Rates apply to net income in the case of trust estates
1.29 Generally speaking, the taxation of trust estates is currently based on an amount of net income. The company tax rate is intended to apply to trustees of corporate unit trusts and public trading trusts and trustees who are liable to be assessed and pay tax on behalf of non-resident corporate beneficiaries. The general company tax rate therefore applies in respect of net income in these cases.
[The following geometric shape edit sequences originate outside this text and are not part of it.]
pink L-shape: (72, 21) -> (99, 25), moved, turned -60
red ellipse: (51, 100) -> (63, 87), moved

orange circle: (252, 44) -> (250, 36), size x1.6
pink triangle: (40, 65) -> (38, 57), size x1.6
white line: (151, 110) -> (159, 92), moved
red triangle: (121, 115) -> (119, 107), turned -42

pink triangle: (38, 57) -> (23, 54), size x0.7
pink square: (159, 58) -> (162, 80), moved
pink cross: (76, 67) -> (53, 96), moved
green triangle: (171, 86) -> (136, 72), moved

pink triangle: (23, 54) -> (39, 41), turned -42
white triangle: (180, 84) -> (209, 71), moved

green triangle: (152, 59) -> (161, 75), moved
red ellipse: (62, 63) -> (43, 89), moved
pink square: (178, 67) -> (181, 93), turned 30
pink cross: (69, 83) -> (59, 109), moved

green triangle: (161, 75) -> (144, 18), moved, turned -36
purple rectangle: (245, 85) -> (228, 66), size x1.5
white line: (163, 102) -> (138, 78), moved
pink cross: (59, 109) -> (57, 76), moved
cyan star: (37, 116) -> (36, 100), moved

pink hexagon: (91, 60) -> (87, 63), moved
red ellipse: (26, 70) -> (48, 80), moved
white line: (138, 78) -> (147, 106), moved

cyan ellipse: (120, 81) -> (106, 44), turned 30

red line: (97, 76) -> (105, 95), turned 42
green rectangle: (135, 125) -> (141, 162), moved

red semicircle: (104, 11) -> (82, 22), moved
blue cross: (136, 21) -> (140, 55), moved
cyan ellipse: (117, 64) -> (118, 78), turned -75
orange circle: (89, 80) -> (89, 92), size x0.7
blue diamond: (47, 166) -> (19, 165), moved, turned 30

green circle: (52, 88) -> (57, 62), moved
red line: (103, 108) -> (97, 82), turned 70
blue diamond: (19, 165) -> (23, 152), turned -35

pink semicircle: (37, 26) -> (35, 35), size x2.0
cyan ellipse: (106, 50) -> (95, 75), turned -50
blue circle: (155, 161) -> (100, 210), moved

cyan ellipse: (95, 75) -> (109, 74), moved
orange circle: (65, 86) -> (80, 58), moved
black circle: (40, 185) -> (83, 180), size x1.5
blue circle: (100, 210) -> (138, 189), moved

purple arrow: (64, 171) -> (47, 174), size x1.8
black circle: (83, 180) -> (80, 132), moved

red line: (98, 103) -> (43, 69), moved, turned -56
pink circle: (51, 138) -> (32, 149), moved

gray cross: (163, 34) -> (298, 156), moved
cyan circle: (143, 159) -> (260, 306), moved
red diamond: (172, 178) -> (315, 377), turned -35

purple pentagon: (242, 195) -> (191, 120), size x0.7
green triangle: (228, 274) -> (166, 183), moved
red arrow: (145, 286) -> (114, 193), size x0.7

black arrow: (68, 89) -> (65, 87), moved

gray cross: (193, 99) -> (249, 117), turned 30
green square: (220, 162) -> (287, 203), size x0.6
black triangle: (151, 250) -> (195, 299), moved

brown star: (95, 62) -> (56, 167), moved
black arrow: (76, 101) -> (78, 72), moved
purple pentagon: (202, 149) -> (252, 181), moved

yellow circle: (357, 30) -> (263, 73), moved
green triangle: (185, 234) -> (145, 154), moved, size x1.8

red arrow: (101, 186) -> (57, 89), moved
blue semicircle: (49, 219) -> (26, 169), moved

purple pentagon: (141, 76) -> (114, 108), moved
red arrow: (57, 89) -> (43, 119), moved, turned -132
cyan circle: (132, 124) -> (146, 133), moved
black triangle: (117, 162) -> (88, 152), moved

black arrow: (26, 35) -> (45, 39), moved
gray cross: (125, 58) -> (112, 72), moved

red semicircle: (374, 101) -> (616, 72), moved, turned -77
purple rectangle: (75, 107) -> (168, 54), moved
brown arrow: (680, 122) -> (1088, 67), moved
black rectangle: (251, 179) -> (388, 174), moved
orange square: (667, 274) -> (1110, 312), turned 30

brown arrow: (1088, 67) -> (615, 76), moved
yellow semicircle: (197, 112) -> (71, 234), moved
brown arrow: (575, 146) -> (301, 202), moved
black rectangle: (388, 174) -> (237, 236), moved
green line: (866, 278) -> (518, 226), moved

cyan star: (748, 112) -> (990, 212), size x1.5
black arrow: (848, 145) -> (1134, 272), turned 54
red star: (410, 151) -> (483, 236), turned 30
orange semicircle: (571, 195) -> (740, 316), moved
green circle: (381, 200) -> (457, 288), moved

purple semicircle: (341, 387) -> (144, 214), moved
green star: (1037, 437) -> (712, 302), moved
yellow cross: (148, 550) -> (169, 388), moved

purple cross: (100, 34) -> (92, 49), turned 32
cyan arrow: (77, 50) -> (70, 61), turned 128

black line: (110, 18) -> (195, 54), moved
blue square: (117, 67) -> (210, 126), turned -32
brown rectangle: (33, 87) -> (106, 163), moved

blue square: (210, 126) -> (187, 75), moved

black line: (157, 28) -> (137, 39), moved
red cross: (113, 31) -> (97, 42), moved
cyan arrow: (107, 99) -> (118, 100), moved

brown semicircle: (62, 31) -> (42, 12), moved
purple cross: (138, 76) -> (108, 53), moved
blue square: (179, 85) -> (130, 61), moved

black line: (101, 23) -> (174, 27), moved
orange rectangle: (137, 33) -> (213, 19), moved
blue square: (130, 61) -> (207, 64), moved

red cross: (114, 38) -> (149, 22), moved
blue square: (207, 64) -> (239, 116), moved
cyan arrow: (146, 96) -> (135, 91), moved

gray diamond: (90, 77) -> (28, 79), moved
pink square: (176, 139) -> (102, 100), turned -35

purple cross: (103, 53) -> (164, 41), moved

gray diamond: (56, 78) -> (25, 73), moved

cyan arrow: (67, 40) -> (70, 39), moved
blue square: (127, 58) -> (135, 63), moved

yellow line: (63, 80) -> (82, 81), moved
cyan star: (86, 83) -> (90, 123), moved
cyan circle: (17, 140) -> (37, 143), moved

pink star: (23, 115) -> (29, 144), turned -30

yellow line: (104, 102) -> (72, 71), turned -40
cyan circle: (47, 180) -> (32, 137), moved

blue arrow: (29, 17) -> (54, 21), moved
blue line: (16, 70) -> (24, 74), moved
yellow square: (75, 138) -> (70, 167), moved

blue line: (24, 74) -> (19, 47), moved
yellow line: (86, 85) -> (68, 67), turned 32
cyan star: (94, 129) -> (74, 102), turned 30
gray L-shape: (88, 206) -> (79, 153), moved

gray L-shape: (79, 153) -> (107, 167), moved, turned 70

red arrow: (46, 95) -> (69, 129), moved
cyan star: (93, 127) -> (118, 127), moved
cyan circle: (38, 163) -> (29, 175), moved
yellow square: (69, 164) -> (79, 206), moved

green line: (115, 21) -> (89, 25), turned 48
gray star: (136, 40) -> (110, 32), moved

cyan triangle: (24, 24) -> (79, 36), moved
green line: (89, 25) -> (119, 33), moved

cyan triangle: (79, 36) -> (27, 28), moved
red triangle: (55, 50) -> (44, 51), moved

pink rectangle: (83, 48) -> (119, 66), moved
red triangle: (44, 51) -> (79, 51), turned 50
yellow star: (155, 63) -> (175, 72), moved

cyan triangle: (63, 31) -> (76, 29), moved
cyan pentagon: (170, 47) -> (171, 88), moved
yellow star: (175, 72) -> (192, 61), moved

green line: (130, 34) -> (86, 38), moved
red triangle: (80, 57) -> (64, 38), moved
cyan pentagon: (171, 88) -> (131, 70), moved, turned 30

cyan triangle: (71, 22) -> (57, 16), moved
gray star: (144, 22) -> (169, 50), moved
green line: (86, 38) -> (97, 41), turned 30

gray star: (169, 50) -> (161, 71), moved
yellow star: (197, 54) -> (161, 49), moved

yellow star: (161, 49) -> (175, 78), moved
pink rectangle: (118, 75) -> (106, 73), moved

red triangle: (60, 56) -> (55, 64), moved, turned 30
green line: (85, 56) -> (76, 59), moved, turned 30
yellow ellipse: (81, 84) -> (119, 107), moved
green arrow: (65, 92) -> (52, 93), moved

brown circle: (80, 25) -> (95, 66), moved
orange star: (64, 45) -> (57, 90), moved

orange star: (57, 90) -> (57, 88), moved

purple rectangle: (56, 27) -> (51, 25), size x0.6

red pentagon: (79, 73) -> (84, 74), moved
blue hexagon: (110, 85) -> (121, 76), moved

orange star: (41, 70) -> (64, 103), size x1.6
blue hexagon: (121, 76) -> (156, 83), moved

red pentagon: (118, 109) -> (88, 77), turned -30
The new rates also apply to corporate limited partnerships
1.30 The new rates will also apply to a corporate limited partnership because of section 94J of the ITAA 1936. The effect of section 94J is to treat a corporate limited partnership as a company for the purposes of the income tax law, including the ITRA 1986. Therefore, a corporate limited partnership is subject to the tax rate set out in subsection 23(2) of the ITRA 1986.
Application and transitional provisions
1.31 The amendments proposing the 34% rate apply to assessments in respect of taxable income (or in respect of net income of a trust estate) for the 2000-2001 year of income [Schedule 1, item 12] . This is the case even though the amendments commence on 1 July 2000 [subclause 2(1)] .
1.32 The 2000-2001 year of income will commence for most entities on 1 July 2000. However, for entities with a substituted accounting period, that year of income will either commence before that date (in the case of early balancers) or after that date (in the case of late balancers).
1.33 The effect of item 12 is that the new rates will apply to all entities affected by the proposed amendments for their 2000-2001 year of income, regardless of when it commences.
1.34 Similarly, the amendments in Schedule 2 proposing the 30% rate apply to assessments in respect of taxable income (or in respect of net income of a trust estate), for the 2001-2002 and later years of income [Schedule 2, item 12] . This is the case even though the amendments commence on 1 July 2001 [subclause 2(2)] .
Consequential amendments
1.35 Quite significant consequential amendments are required on account of a company tax rate change, particularly to the imputation provisions in Part IIIAA of the ITAA 1936.
1.36 These amendments will be made in conjunction with other proposed changes to imputation arising from the Review.